Is there greater proof of our own finite span than a sunburn's red sting? Skin in itself, we rarely give it much thought. The occasional itch. The glance in the mirror each morning, to double check our two chins. A scab here and there, that subtle scrape and its bite. It's our own overcoat, old and unwanted. Just there, really. Only when the sun reminds us once more that we're nothing but flesh do we groan with dismay: Ah, death -- I now feel thy sly touch.
For if we are honest -- and who wants to be honest, but what the hell, let's tie one on -- the pink burn that delights is but death's lazy doorman. Surely the hesitant tilt of our head when we've kissed the sun far too long is some kind of indifferent guide to the underworld that awaits when the coffin's lids creaks its way shut. Think of it: If death is the absence of life, the destruction of comfort, a blackhead extended outwards in round steady cycles, then what better prep can we have than a slap to our skin that makes life itself but a chore? Sitting, showering, bending our knees and looking left and now right -- good God, what a pain, after a sunburn's first night. You start to resent being awake. Being aware.

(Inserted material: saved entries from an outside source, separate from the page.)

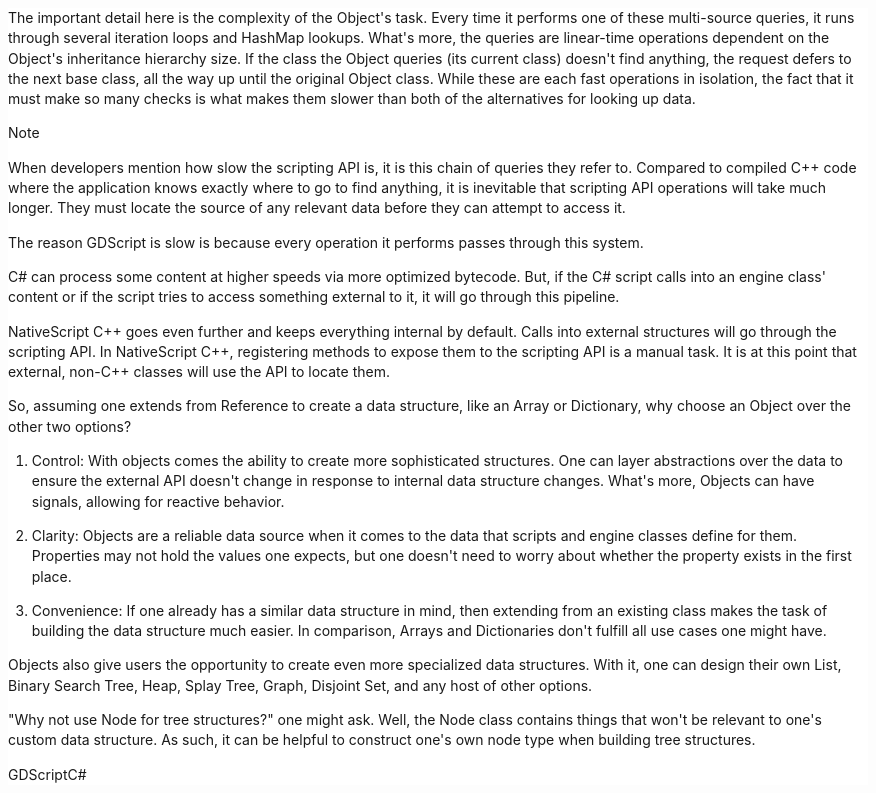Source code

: The important detail here is the complexity of the Object's task. Every time
it performs one of these multi-source queries, it runs through several
iteration loops and HashMap lookups. What's more, the queries are linear-time
operations dependent on the Object's inheritance hierarchy size. If the class
the Object queries (its current class) doesn't find anything, the request
defers to the next base class, all the way up until the original Object class.
While these are each fast operations in isolation, the fact that it must make
so many checks is what makes them slower than both of the alternatives for
looking up data.

Note

When developers mention how slow the scripting API is, it is this chain of
queries they refer to. Compared to compiled C++ code where the application
knows exactly where to go to find anything, it is inevitable that scripting
API operations will take much longer. They must locate the source of any
relevant data before they can attempt to access it.

The reason GDScript is slow is because every operation it performs passes
through this system.

C# can process some content at higher speeds via more optimized bytecode. But,
if the C# script calls into an engine class' content or if the script tries to
access something external to it, it will go through this pipeline.

NativeScript C++ goes even further and keeps everything internal by default.
Calls into external structures will go through the scripting API. In
NativeScript C++, registering methods to expose them to the scripting API is a
manual task. It is at this point that external, non-C++ classes will use the
API to locate them.

So, assuming one extends from Reference to create a data structure, like an
Array or Dictionary, why choose an Object over the other two options?

  1. Control: With objects comes the ability to create more sophisticated structures. One can layer abstractions over the data to ensure the external API doesn't change in response to internal data structure changes. What's more, Objects can have signals, allowing for reactive behavior.

  2. Clarity: Objects are a reliable data source when it comes to the data that scripts and engine classes define for them. Properties may not hold the values one expects, but one doesn't need to worry about whether the property exists in the first place.

  3. Convenience: If one already has a similar data structure in mind, then extending from an existing class makes the task of building the data structure much easier. In comparison, Arrays and Dictionaries don't fulfill all use cases one might have.

Objects also give users the opportunity to create even more specialized data
structures. With it, one can design their own List, Binary Search Tree, Heap,
Splay Tree, Graph, Disjoint Set, and any host of other options.

"Why not use Node for tree structures?" one might ask. Well, the Node class
contains things that won't be relevant to one's custom data structure. As
such, it can be helpful to construct one's own node type when building tree
structures.

GDScriptC#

The sun. The light. Give me some cold, a soft soothing touch that might still sway with a swoosh all that lies underneath. No deal, boss. No stroking here; no relief. You will crash on that couch with a groan and wish the black to come back. No more of light's brilliant booth, its cozy niche in the corner. Just give me the black, straight up, and let me be the rock.
These thoughts take me back -- a few centuries, even further. For who can imagine what it must have been like to endure such a sun when the shade had its home at the base of a tree? And only the tree? Think of that shade! What an oasis it must have seemed to the mad and the dazed and the sun-drunken pilgrims! I can go inside with some air-con, and french-kiss its cold tongue. What relief did they lack! Can I call them my own brethren, if I've not felt that red mark on each moment of time?
Perhaps there's still hope. I can discover what they might have known. Some tricks. Approaches to life, even. I could lay out on the grass, shirt off. Underwear whipped at the sky like an archer's last arrow. Quite nude. Let the sun brand itself on my skin. I could lay there for two, three hours. Two, three days. Build up some kind of resistance. Let the hurt hurt so bad that it must do nothing but morph. (Can one feel pain for so long that it becomes ecstasy's final spurt? Are they cousins, in fact, agony and great bliss?)
Quite soon I could be as red as the sun when it sets on an early spring eve. Callused, I'll be. Nothing could hurt me anymore. Impervious. Pain as both antidote and elixir. My sunburn's covert role as the lazy doorman of death might keep that door half ajar, trying to coax me to enter. Instead, I'd just lay there, sizzling.